Stations go in and out of service frequently, and it’s less than ideal to compare different stations given natural variations. Even sticking with singular stations, however, there are significant gaps of data from all of them. Weeks of data simply vanished. In some cases only some of the data is available.

Surely this is a funding issue, and I suppose with the aggregate of hundreds of stations such gaps can be smoothed out, but for someone trying to use the data it makes it more of a pain than it should be.

In any case, I wanted data that was representative of Southern Ontario, and after evaluating many stations across the region, I settled on Roseville (4816). To fill in missing data, I used a synthesized set of data from two nearby stations in the affected periods, Elora (41983) and Waterloo Wellington A (4832).

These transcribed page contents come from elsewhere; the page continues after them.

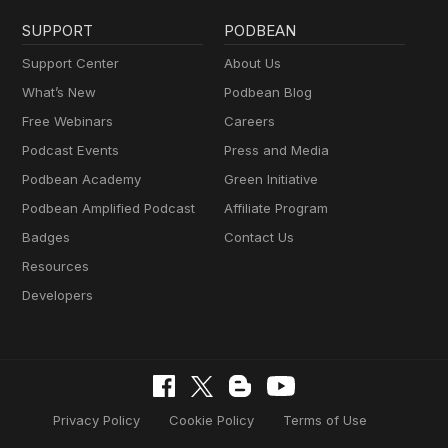
SUPPORT
PODBEAN
Support Center
About Us
What’s New
Podbean Blog
Free Webinars
Careers
Podcast Events
Press and Media
Podbean Academy
Green Initiative
Podbean Amplified Podcast
Affiliate Program
Badges
Contact Us
Resources
Developers
Privacy Policy
Cookie Policy
Terms of Use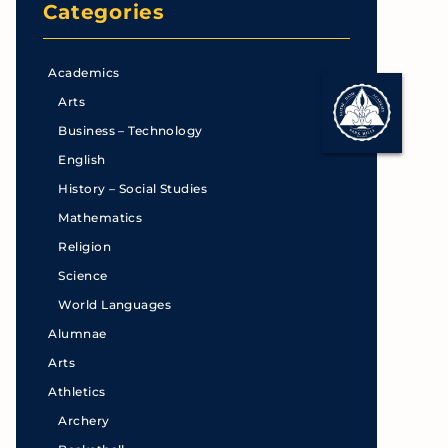
Categories
Academics
Arts
Business – Technology
English
History – Social Studies
Mathematics
Religion
Science
World Languages
Alumnae
Arts
Athletics
Archery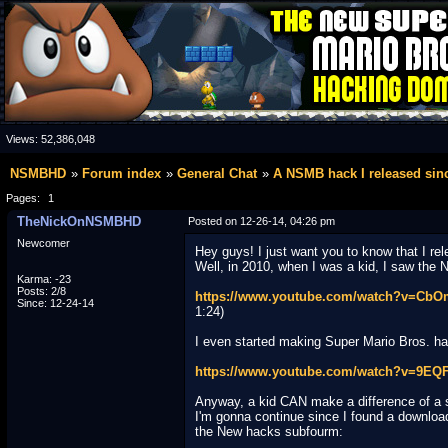
Views:
52,386,048
NSMBHD
Forum index
General Chat
A NSMB hack I released sin
Pages:
1
TheNickOnNSMBHD
Posted on 12-26-14, 04:26 pm
Newcomer
Hey guys! I just want you to know that I r
Well, in 2010, when I was a kid, I saw the N
Karma: -23
Posts: 2/8
https://www.youtube.com/watch?v=Cb
Since: 12-24-14
1:24)
I even started making Super Mario Bros. hack
https://www.youtube.com/watch?v=9EQF
Anyway, a kid CAN make a difference of a 
I'm gonna continue since I found a download l
the New hacks subfourm: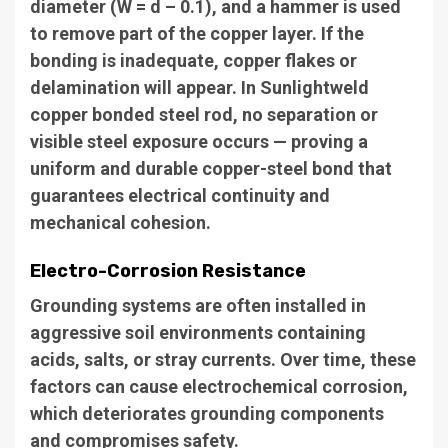
diameter (W = d – 0.1), and a hammer is used
to remove part of the copper layer. If the
bonding is inadequate, copper flakes or
delamination will appear. In Sunlightweld
copper bonded steel rod, no separation or
visible steel exposure occurs — proving a
uniform and durable copper-steel bond that
guarantees electrical continuity and
mechanical cohesion.
Electro-Corrosion Resistance
Grounding systems are often installed in
aggressive soil environments containing
acids, salts, or stray currents. Over time, these
factors can cause electrochemical corrosion,
which deteriorates grounding components
and compromises safety.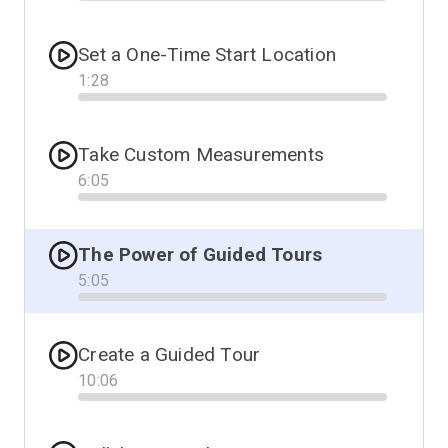
Progress
Set a One-Time Start Location
1
:
28
Progress
Take Custom Measurements
6
:
05
Progress
The Power of Guided Tours
5
:
05
Progress
Create a Guided Tour
10
:
06
Progress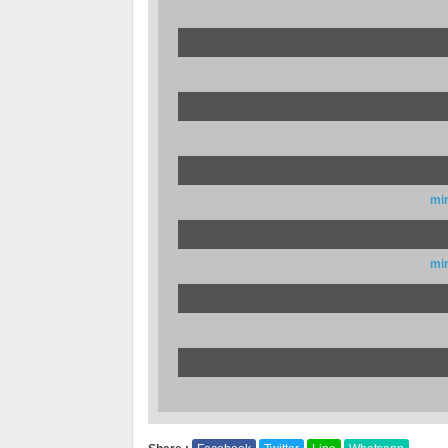
mi
mi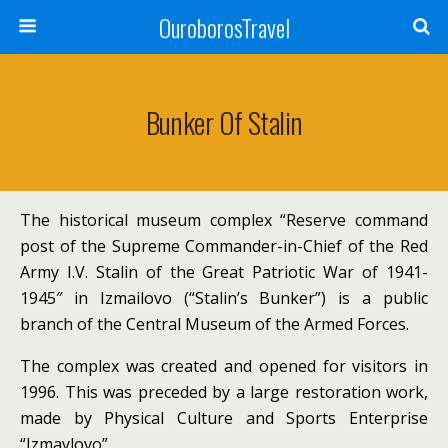
OuroborosTravel
Bunker Of Stalin
The historical museum complex “Reserve command
post of the Supreme Commander-in-Chief of the Red
Army I.V.
Stalin of the Great Patriotic War of 1941-
1945″ in Izmailovo (“Stalin’s Bunker”) is a public
branch of the Central Museum of the Armed Forces.
The complex was created and opened for visitors in
1996.
This was preceded by a large restoration work,
made by Physical Culture and Sports Enterprise
“Izmaylovo”.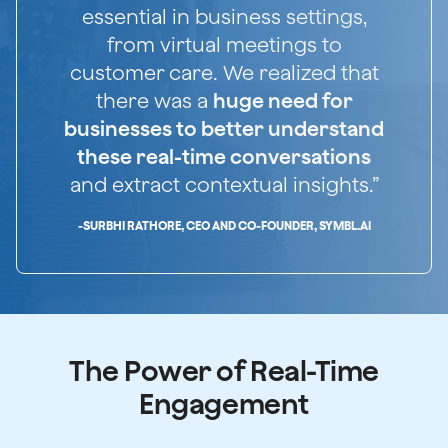
essential in business settings,
from virtual meetings to
customer care. We realized that
there was a
huge need for
businesses to better understand
these real-time conversations
and extract contextual insights.”
-
SURBHI RATHORE, CEO AND CO-FOUNDER, SYMBL.AI
The Power of Real-Time
Engagement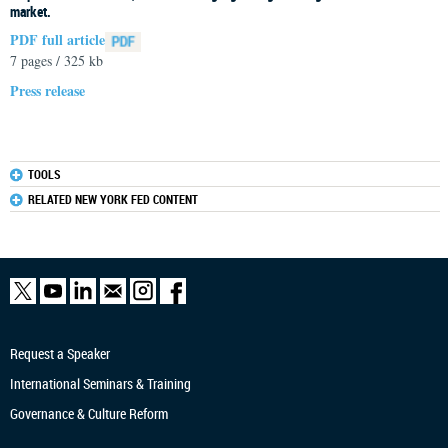
market.
PDF full article
7 pages / 325 kb
Press release
TOOLS
RELATED NEW YORK FED CONTENT
Request a Speaker
International Seminars & Training
Governance & Culture Reform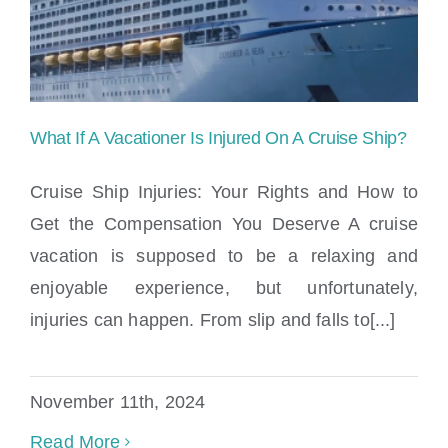
Locations
What If A Vacationer Is Injured On A Cruise Ship?
Cruise Ship Injuries: Your Rights and How to
Get the Compensation You Deserve A cruise
vacation is supposed to be a relaxing and
What If A Vacationer Is Injured On A
enjoyable experience, but unfortunately,
Cruise Ship?
injuries can happen. From slip and falls to[...]
November 11th, 2024
Read More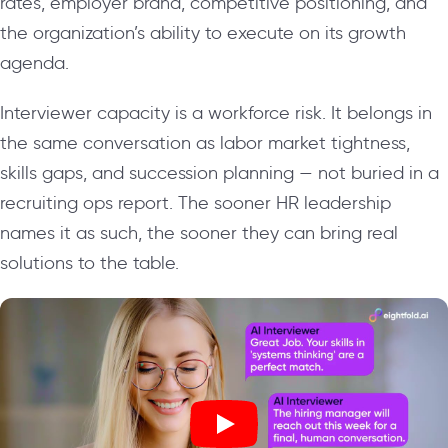
rates, employer brand, competitive positioning, and
the organization’s ability to execute on its growth
agenda.
Interviewer capacity is a workforce risk. It belongs in
the same conversation as labor market tightness,
skills gaps, and succession planning — not buried in a
recruiting ops report. The sooner HR leadership
names it as such, the sooner they can bring real
solutions to the table.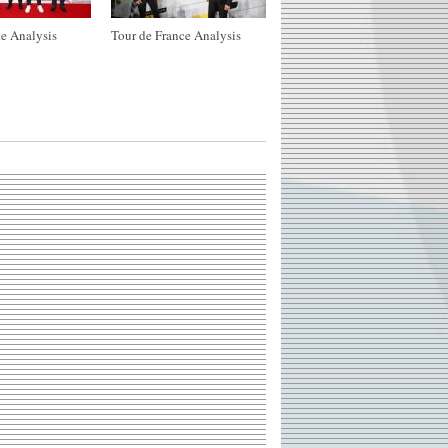
e Analysis
Tour de France Analysis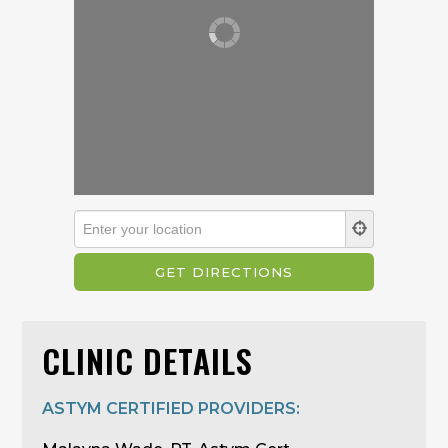
CLINIC DETAILS
ASTYM CERTIFIED PROVIDERS: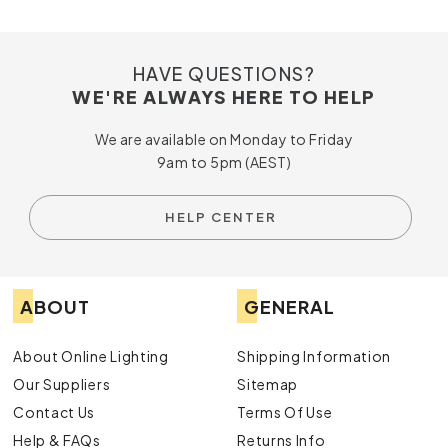
HAVE QUESTIONS?
WE'RE ALWAYS HERE TO HELP
We are available on Monday to Friday
9am to 5pm (AEST)
HELP CENTER
ABOUT
GENERAL
About Online Lighting
Shipping Information
Our Suppliers
Sitemap
Contact Us
Terms Of Use
Help & FAQs
Returns Info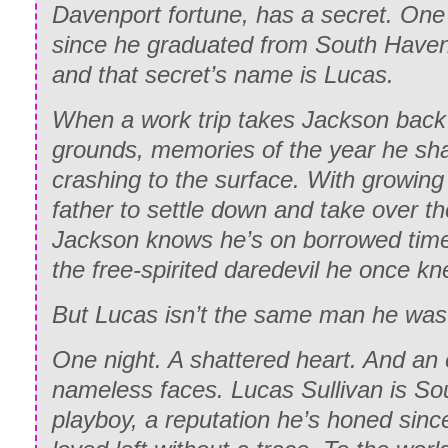
Davenport fortune, has a secret. One
since he graduated from South Have
and that secret’s name is Lucas.
When a work trip takes Jackson back 
grounds, memories of the year he sh
crashing to the surface. With growing
father to settle down and take over th
Jackson knows he’s on borrowed time,
the free-spirited daredevil he once kn
But Lucas isn’t the same man he was 
One night. A shattered heart. And an
nameless faces. Lucas Sullivan is So
playboy, a reputation he’s honed sinc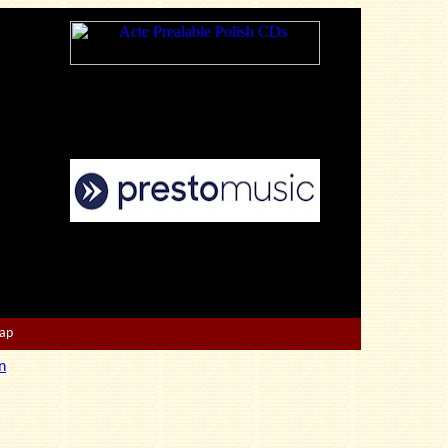
Map
n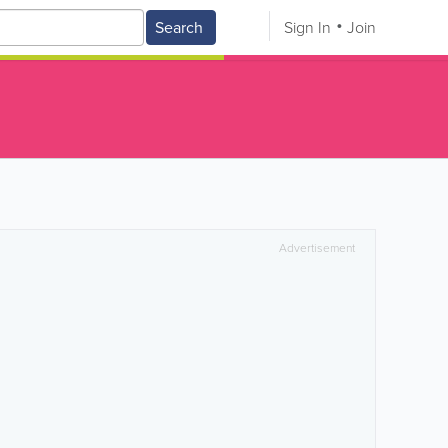
Search
Sign In
Join
Advertisement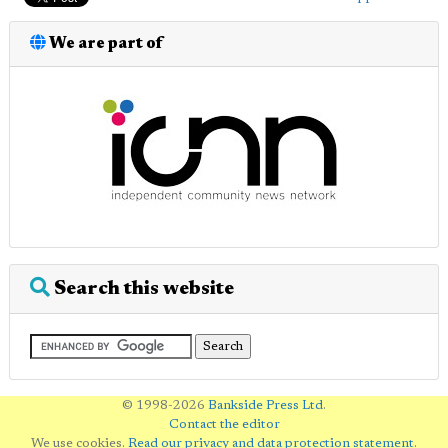
We are part of
Search this website
© 1998-2026
Bankside Press Ltd
.
Contact the editor
We use cookies.
Read our privacy and data protection statement
.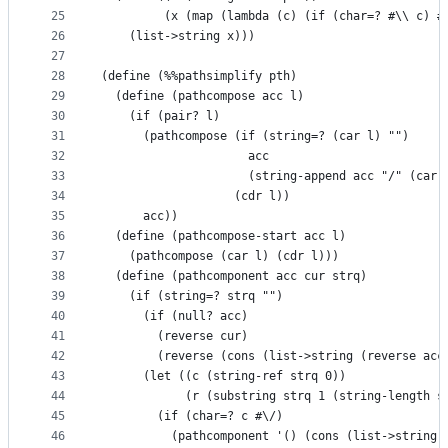
25
         (x (map (lambda (c) (if (char=? #\\ c) #
26
    (list->string x)))
27
28
(define (%%pathsimplify pth)
29
  (define (pathcompose acc l)
30
    (if (pair? l)
31
      (pathcompose (if (string=? (car l) "")
32
                     acc
33
                     (string-append acc "/" (car 
34
                   (cdr l))
35
      acc))
36
  (define (pathcompose-start acc l)
37
    (pathcompose (car l) (cdr l)))
38
  (define (pathcomponent acc cur strq)
39
    (if (string=? strq "")
40
      (if (null? acc)
41
        (reverse cur)
42
        (reverse (cons (list->string (reverse acc
43
      (let ((c (string-ref strq 0))
44
            (r (substring strq 1 (string-length s
45
        (if (char=? c #\/)
46
          (pathcomponent '() (cons (list->string 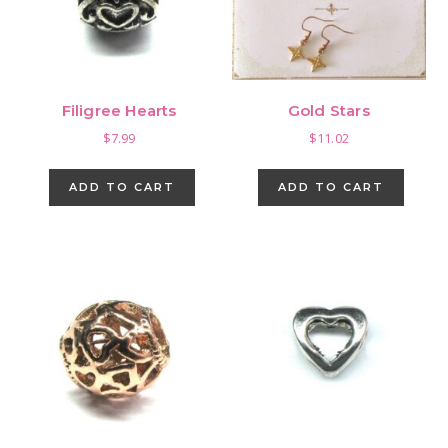
Filigree Hearts
Gold Stars
$
7.99
$
11.02
ADD TO CART
ADD TO CART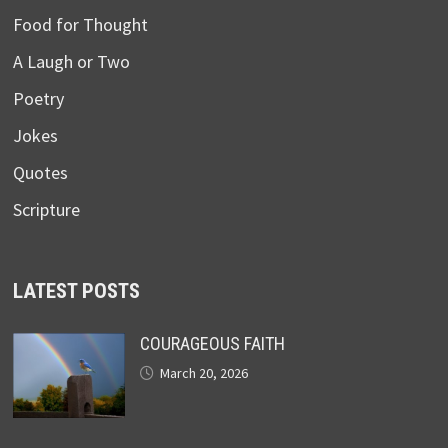
Food for Thought
A Laugh or Two
Poetry
Jokes
Quotes
Scripture
LATEST POSTS
COURAGEOUS FAITH
March 20, 2026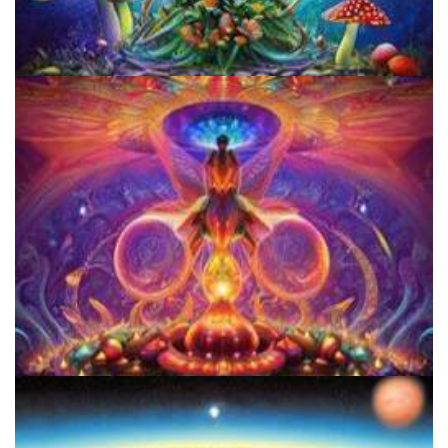
Unity Conference
Women's Visionary Congress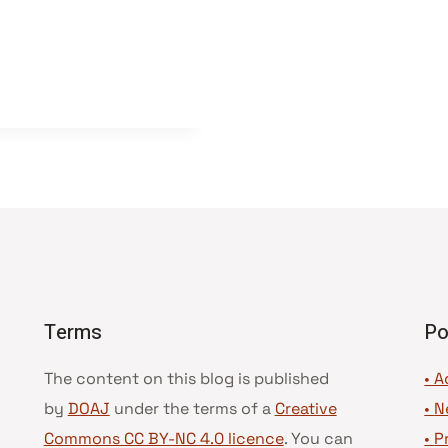
Terms
Po
The content on this blog is published
• A
by
DOAJ
under the terms of a
Creative
•
N
Commons CC BY-NC 4.0 licence
. You can
•
P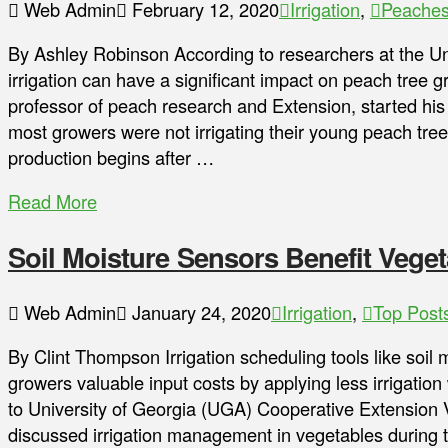
Web Admin
February 12, 2020
Irrigation
,
Peache
By Ashley Robinson According to researchers at the Un
irrigation can have a significant impact on peach tree
professor of peach research and Extension, started his
most growers were not irrigating their young peach tree
production begins after …
Read More
Soil Moisture Sensors Benefit Vege
Web Admin
January 24, 2020
Irrigation
,
Top Post
By Clint Thompson Irrigation scheduling tools like soil
growers valuable input costs by applying less irrigation
to University of Georgia (UGA) Cooperative Extension 
discussed irrigation management in vegetables during 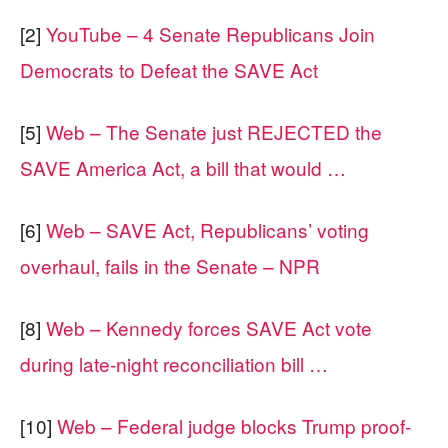
[2]
YouTube – 4 Senate Republicans Join
Democrats to Defeat the SAVE Act
[5]
Web – The Senate just REJECTED the
SAVE America Act, a bill that would …
[6]
Web – SAVE Act, Republicans’ voting
overhaul, fails in the Senate – NPR
[8]
Web – Kennedy forces SAVE Act vote
during late-night reconciliation bill …
[10]
Web – Federal judge blocks Trump proof-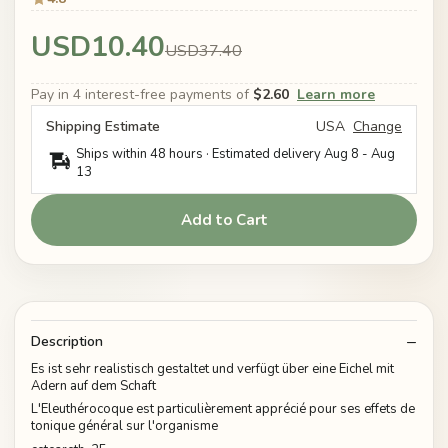
USD10.40
USD37.40
Pay in 4 interest-free payments of
$2.60
Learn more
Shipping Estimate
USA
Change
Ships within 48 hours · Estimated delivery
Aug 8
-
Aug
13
Add to Cart
Description
Es ist sehr realistisch gestaltet und verfügt über eine Eichel mit
Adern auf dem Schaft
L'Eleuthérocoque est particulièrement apprécié pour ses effets de
tonique général sur l'organisme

Vertica and Pentaho Kettle made quick work of getting the data into a workable form, doing any data clean-up and discovery, and extracting data.

The data still is far from perfect — in many cases the high/low range falls significantly outside of the preceding day’s high/low range, which seems impossible — but it demonstrate trends and comparative results well.

D3 and jQuery made it a trivial task to visualize the data.

In any case, for those who want to visualize exactly what the daily temperature ranges looked like in Southern Ontario this winter (where winter is broadly specified as December 1st to March 31st of the following year), and those for decades before, the following tool makes the task simple. Note that for it to function your browser needs to support SVG, as all modern browsers do.

Note: The interactive temperature chart is also available at It will likely be non-functional if you are reading this with an RSS reader.

And on the magically cold value of -20C, 2013 had 25 days (between December 1st, 2013 to March 31st, 2014) below -20C. 1993 had 21 such days, while the closest recent year was 2004 with 12 days hitting that magically cold mark.

2012 had 5 days lower than -20C. 2011 had 0. The relative mildness of recent winters — versus the similar brutality of winters such as 1993-1994 — made it feel that much worse.